TEXTE FOURNI

Un sujet qui préoccupe l’ensemble des citoyens de la CEDEAO et la communauté internationale est bien celui qui concerne la résurgence des coups d’Etat et le retour à la vie constitutionnelle normale dans les trois pays que sont : le Burkina, la Guinée et le Mali. Un sujet incertain, complexe et ambigu qui trompe tous les analystes et le collège de nos chefs d’Etat devenu une tribune de sanctions à l’endroit de ses propres populations.

Des propositions d’agenda en catimini, des échéances non mesurées, indéterminées et pas du tout objectives, ont commandé au sein des Compétences Electorales Africaines une analyse de son Conseil Technique Electoral avec la participation soutenue d’Experts guinéens et maliens.

Les conclusions de ses travaux ont donné clairement des indications qui ont milité à cette rigoureuse interpellation de la CEDEAO sur les attentes réelles des peuples et leurs légitimes vœux de développement.
Sept (7) points vont récapituler l’essentiel des préoccupations et les analyses adaptées :

1 les similitudes des réalités existantes dans les trois pays :
 Un cadre légal qui a besoin de grandes réformes ;
 Un fichier électoral qui nécessite une refonte et de nouvelles inscriptions ;
 Des électeurs désintéressés par la chose politique et qui vivent sous pression ;
 Une corruption électorale généralisée, la perte de l’intérêt général et la malhonnêteté des politiques, la faiblesse de l’offre politique et une multiplicité des partis politiques ;

 La précarité du vote et son probable impact négatif sur la légitimité des élus ;
 Un environnement politique pollué ayant besoins d’un réel assainissement ;
 Les pressions des puissances sur les politiques intérieures des Etats.

2 les spécificités de chaque pays qu’il faut prendre en compte :
 Les motifs sérieux de la prise de pouvoir et les objectifs de chaque transition ;
 L’environnement politique de chaque pays et l’éducation citoyenne ;
 Les fragilités économiques des pays et les différences de monnaie ;
 Le besoin et le degré d’engagement de chaque peuple à quitter le joug colonial et à établir des partenariats nouveaux dans les domaines de sécurité notamment, etc.

3 la nécessaire connaissance des étapes d’un processus électoral et des conditions pour des élections libres et équitables :

 Pour organiser des élections crédibles, il est établi un processus qui rassemble toutes les phases contenues dans le cycle électoral. Il part de l’existence d’une OGE responsable et professionnelle qui élabore un chronogramme valide et partagé par l’ensemble des parties prenantes.

LISTE DES TÂCHES
• 1. D'après le texte sur la CEDEAO, dans quels trois pays se pose la question du retour à la vie constitutionnelle normale ?
• 2. Recopiez à l'identique tout ce qui va du début des enregistrements jusqu'à la ligne contenant « Reno: 11:53 -> 11:31 », cette ligne comprise.

DONNÉES DE L'EXERCICE
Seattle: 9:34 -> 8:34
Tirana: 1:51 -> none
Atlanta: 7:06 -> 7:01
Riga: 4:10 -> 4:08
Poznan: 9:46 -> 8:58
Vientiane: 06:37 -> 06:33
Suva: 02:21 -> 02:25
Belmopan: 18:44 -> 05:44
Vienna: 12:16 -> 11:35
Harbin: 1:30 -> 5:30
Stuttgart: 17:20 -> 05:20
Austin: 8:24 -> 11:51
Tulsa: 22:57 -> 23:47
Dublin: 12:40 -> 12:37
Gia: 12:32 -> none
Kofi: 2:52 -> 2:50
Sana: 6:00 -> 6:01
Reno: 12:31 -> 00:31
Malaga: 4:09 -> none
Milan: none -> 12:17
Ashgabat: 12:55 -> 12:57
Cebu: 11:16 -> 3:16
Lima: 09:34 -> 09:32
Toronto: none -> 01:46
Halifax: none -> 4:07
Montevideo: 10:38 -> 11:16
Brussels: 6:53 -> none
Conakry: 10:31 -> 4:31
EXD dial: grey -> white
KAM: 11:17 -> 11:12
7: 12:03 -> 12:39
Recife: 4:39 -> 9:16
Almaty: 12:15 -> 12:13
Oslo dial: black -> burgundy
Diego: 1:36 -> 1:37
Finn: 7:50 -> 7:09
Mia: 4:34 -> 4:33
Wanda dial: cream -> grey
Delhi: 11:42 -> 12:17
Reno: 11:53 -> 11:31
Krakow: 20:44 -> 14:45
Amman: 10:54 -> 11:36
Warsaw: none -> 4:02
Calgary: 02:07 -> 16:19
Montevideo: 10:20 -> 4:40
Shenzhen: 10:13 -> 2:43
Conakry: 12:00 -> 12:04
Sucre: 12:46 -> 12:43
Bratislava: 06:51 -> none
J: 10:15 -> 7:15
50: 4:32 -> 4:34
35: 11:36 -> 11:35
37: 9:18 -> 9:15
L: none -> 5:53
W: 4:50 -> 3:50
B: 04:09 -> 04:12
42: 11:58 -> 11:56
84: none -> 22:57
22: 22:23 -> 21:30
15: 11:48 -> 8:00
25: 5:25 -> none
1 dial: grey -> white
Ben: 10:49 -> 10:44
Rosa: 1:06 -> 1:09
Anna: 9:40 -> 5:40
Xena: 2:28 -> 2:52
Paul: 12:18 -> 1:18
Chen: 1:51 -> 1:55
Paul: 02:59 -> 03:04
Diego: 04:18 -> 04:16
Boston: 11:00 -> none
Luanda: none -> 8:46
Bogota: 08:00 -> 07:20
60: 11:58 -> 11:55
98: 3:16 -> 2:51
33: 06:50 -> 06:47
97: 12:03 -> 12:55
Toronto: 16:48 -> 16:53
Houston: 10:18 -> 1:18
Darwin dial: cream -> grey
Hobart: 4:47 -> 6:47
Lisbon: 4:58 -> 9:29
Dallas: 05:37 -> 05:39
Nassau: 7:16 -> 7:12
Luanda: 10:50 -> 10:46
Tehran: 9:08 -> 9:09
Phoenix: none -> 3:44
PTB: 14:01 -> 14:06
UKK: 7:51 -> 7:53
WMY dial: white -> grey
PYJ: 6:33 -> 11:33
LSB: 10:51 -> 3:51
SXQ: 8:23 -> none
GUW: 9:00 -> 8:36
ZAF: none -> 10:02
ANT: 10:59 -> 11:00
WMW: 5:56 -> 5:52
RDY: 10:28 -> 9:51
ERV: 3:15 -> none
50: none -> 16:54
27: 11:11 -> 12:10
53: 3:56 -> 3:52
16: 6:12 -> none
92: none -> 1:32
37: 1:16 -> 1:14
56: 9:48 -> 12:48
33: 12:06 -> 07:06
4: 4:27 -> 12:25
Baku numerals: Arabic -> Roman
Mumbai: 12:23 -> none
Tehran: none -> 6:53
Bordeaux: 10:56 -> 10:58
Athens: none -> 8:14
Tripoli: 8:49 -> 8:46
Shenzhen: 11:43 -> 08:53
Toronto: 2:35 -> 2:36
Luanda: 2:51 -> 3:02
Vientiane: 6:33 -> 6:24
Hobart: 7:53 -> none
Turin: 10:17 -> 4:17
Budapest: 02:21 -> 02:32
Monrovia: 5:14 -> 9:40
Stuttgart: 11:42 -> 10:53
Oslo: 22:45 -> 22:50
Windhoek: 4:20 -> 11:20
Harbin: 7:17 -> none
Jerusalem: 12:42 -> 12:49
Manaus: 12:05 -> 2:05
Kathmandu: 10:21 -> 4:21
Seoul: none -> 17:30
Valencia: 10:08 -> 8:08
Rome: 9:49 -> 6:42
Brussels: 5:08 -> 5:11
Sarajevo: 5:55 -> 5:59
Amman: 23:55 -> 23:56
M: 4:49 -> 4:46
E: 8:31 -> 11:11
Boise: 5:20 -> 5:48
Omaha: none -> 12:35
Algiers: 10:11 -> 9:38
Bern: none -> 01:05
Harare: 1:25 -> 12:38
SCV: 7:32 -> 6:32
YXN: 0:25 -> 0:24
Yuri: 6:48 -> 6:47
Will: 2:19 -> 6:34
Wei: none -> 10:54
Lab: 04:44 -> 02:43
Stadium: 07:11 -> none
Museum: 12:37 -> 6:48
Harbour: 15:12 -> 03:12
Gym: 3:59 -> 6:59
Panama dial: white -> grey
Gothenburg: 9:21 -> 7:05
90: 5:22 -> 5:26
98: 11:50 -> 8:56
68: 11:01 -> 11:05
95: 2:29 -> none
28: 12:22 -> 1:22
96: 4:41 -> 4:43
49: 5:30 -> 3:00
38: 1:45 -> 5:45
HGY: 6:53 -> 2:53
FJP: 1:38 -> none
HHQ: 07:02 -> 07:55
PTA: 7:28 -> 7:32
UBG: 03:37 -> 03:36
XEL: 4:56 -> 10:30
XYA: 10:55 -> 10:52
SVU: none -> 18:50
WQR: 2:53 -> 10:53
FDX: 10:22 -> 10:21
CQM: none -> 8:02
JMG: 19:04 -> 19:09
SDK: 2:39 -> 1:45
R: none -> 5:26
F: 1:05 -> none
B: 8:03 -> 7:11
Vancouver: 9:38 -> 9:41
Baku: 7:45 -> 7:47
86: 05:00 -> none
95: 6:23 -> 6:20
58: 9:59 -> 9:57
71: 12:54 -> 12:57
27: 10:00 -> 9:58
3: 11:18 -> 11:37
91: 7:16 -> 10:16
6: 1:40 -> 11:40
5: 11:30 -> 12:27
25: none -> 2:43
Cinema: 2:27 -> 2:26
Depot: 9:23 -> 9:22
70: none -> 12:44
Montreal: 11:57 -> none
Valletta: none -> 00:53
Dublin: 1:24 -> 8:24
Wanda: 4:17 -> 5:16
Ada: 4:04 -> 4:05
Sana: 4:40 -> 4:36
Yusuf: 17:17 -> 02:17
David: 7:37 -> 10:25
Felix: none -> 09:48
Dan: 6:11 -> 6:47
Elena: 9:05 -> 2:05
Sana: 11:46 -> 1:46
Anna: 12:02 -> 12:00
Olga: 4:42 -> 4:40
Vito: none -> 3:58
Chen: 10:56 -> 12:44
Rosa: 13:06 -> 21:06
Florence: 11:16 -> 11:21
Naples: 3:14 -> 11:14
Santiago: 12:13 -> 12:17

RÉSULTATS PAR TÂCHE
• 1. Le Burkina, la Guinée et le Mali.

• 2.
Seattle: 9:34 -> 8:34
Tirana: 1:51 -> none
Atlanta: 7:06 -> 7:01
Riga: 4:10 -> 4:08
Poznan: 9:46 -> 8:58
Vientiane: 06:37 -> 06:33
Suva: 02:21 -> 02:25
Belmopan: 18:44 -> 05:44
Vienna: 12:16 -> 11:35
Harbin: 1:30 -> 5:30
Stuttgart: 17:20 -> 05:20
Austin: 8:24 -> 11:51
Tulsa: 22:57 -> 23:47
Dublin: 12:40 -> 12:37
Gia: 12:32 -> none
Kofi: 2:52 -> 2:50
Sana: 6:00 -> 6:01
Reno: 12:31 -> 00:31
Malaga: 4:09 -> none
Milan: none -> 12:17
Ashgabat: 12:55 -> 12:57
Cebu: 11:16 -> 3:16
Lima: 09:34 -> 09:32
Toronto: none -> 01:46
Halifax: none -> 4:07
Montevideo: 10:38 -> 11:16
Brussels: 6:53 -> none
Conakry: 10:31 -> 4:31
EXD dial: grey -> white
KAM: 11:17 -> 11:12
7: 12:03 -> 12:39
Recife: 4:39 -> 9:16
Almaty: 12:15 -> 12:13
Oslo dial: black -> burgundy
Diego: 1:36 -> 1:37
Finn: 7:50 -> 7:09
Mia: 4:34 -> 4:33
Wanda dial: cream -> grey
Delhi: 11:42 -> 12:17
Reno: 11:53 -> 11:31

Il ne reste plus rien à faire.